» Your goal
Only the lines holding the word "osób" are wanted; copy each of them from the listing.

» Provided data
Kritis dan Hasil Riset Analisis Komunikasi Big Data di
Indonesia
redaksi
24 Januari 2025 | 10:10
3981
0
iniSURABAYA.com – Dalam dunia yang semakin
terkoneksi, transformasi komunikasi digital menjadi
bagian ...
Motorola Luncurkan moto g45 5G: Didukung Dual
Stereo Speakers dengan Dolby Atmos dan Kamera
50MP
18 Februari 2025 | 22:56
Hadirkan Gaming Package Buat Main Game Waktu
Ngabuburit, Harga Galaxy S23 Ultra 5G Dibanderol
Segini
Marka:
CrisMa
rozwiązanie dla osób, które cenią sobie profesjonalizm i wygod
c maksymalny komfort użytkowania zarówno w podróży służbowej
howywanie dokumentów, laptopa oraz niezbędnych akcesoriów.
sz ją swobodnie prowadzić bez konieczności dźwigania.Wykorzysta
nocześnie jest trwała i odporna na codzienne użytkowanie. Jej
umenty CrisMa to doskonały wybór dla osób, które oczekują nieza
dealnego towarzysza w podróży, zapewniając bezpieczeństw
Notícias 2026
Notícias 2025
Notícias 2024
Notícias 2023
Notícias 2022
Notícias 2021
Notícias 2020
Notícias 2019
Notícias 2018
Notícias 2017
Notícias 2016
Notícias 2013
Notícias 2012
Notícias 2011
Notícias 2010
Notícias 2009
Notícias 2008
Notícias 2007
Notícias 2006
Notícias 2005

» Solution for this exercise
rozwiązanie dla osób, które cenią sobie profesjonalizm i wygod
umenty CrisMa to doskonały wybór dla osób, które oczekują nieza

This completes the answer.